- PHOTO BY STEVE E. MILLER
- SUPERMAN : Jeff Jamieson re-introduces San Luis Obispo’s Compact Gallery with an exhibit featuring everyone’s favorite Man of Steel.
Gallery owner Jeff Jamieson, an artist and furniture maker, discovered the space during a bicycle ride. He’d been looking for a space to revive the Compact Gallery for the past year, and appreciated the building’s tucked-away quality. In fact, the addition of an obscure sign on a door or window, was undertaken only with the utmost reluctance on Jamieson’s part.
“I love this location,” said Jamieson. “We are downtown, but hidden away. Half the people at the opening were going ‘we got so lost.’”

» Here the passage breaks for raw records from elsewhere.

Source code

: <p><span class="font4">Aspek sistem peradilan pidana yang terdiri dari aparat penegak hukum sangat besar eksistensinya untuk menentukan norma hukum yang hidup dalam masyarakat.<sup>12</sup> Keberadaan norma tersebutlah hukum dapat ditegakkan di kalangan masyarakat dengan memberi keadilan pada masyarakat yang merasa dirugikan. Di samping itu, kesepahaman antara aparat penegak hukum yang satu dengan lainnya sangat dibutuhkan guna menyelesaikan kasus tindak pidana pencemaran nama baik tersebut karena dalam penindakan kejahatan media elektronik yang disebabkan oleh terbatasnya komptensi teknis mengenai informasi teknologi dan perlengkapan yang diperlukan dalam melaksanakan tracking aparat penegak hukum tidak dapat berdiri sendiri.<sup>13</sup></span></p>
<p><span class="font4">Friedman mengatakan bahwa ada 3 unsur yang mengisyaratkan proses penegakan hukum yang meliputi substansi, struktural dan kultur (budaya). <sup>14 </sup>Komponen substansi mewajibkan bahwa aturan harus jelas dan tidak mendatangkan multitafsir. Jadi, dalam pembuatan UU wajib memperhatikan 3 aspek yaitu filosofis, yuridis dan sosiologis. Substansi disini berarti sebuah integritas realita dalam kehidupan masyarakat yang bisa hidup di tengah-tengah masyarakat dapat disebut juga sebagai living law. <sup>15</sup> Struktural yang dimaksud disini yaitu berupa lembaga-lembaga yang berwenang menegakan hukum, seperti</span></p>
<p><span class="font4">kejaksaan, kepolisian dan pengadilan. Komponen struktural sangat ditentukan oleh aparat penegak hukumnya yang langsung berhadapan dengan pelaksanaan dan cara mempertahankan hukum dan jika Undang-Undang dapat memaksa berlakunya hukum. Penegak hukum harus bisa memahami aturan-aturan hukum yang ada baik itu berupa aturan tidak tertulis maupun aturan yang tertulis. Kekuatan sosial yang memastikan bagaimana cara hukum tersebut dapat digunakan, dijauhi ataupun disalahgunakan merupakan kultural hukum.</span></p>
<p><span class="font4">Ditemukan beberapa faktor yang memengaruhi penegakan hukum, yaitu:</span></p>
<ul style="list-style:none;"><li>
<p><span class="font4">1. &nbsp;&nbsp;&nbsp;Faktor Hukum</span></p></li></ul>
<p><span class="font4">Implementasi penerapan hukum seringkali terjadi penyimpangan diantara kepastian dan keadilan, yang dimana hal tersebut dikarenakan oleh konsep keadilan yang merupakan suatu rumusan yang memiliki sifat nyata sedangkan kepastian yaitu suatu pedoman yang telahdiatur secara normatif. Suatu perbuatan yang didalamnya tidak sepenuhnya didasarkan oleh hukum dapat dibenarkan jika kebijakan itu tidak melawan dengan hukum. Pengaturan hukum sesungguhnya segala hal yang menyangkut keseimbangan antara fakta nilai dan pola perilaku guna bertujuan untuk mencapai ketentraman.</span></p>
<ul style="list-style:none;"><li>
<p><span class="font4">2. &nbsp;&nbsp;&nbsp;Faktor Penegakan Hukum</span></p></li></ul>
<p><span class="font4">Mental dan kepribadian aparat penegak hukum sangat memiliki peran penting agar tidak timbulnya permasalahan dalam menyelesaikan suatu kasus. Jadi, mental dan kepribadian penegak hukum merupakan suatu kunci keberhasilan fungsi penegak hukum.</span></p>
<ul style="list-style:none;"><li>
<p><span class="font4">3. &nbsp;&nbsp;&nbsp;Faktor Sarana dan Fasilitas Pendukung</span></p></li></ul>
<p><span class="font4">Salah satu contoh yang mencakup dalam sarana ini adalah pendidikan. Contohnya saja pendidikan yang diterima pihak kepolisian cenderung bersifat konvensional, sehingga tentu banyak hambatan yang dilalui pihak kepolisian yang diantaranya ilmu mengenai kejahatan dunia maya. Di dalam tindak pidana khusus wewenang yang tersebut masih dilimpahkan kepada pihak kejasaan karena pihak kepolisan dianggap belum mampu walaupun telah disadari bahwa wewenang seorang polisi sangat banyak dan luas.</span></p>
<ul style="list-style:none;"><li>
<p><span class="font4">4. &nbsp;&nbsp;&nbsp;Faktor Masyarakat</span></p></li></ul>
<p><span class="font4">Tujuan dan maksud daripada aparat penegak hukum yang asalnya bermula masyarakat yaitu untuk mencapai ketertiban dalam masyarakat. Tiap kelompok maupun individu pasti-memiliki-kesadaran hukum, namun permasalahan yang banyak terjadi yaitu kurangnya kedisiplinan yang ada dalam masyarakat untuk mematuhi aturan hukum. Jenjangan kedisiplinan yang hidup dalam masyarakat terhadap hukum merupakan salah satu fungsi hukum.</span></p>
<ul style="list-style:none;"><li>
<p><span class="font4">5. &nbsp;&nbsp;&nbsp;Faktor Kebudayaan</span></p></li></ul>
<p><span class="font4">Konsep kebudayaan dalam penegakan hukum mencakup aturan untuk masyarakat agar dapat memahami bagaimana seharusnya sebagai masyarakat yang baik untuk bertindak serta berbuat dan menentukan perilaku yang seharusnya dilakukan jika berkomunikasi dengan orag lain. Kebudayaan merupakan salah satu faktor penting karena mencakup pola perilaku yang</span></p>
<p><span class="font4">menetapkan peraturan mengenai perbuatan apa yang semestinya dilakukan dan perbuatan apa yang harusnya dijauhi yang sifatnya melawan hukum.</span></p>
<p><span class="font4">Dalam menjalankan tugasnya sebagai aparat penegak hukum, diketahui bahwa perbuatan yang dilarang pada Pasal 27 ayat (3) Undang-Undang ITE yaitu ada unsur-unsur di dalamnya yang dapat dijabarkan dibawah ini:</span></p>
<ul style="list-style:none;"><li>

Jamieson signed the lease at the beginning of June, and the gallery opened to the public with a July 2 Art After Dark opening reception for Mary Renzi-Cowitz. The gallery will follow the standard format of month-long exhibitions with artist receptions on the first Friday of each month. In keeping with the communal operation of the first Compact Gallery—located in the Creamery for two years during the mid-2000s—a team of eight volunteers each works a weekly three-hour shift at the gallery. The original space was a proper collective, whereas Jamieson has final say in all decisions relating to the new gallery.
Cleaning the gallery in the month leading up to the opening was a group effort, mostly occurring on spare nights. There’s more that Jamieson would like to accomplish—more permanent alterations—but the lease isn’t sufficiently long-term to justify sinking larger quantities of cash into a renovation project.
Throughout the month of July, Renzi-Cowitz’s Superman paintings and collage dominate the gallery’s otherwise spare walls. The lone figure pulls apart his jacket to reveal the iconic S on his chest, or charges confidently towards the viewer with his arm outstretched. Jamieson commended the artist’s “concentrated vision.” The two met while teaching at Cuesta College; Renzi-Cowitz is a Drawing and 2D Design instructor. Though Jamieson elected not to clutter the spare walls with price tags and titles, each of Renzi-Cowitz’s spandex-clad figures sells for $400.
But local artists won’t be the norm at the Compact Gallery. Jamieson hopes to play host to artists from around the world, and jokes that he’s in need of people’s frequent flier miles. In August, the featured artist is a Bay Area photographer, and Jamieson’s interested in using the space for installations and other shows that challenge the local norm.
“I used to live in New York City, so I used to see shows every day,” explained Jamieson, who relocated to San Luis Obispo because he thought it would be a better environment for his children. “I miss that.”
Rather than pine for New York, Jamieson’s importing his own slice of it, where there’s always something different to see, tinged with the slightest hint of alternative attitude. You’ve just got to find it.